▶ _What the task asks_:
Copy exactly the lines from the one containing "thumb tip: (632, 394)" through the last line of the records, both included, and nothing more.

▶ _Supplied information_:
• • •

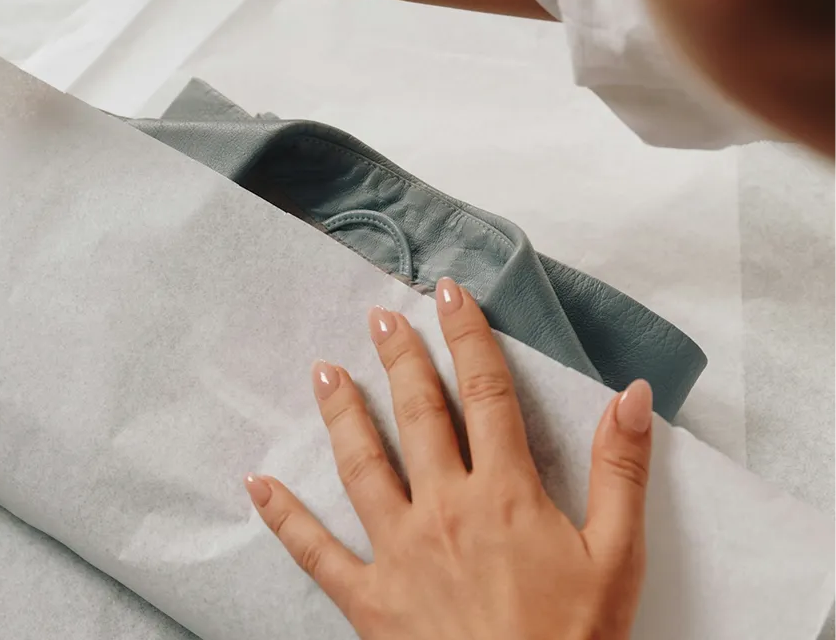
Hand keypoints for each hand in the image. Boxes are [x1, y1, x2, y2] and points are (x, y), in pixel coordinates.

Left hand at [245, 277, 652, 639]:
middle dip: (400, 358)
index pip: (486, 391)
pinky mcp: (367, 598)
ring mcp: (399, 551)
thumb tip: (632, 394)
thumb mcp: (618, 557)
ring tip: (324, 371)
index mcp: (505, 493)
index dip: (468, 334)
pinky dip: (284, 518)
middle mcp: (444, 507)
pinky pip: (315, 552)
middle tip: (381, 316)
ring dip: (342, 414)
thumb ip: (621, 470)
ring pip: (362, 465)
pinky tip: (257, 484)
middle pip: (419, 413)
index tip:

• • •

▶ _Written response_:
thumb tip: (632, 394)
thumb mcp: (618, 557)
ring tip: (324, 371)
index mcp: (505, 493)
index dip: (468, 334)
pinky dip: (284, 518)
middle mcp: (444, 507)
pinky pip: (315, 552)
middle tip: (381, 316)
ring dip: (342, 414)
thumb ip: (621, 470)
ring pip: (362, 465)
pinky tip: (257, 484)
middle pip: (419, 413)
index tip:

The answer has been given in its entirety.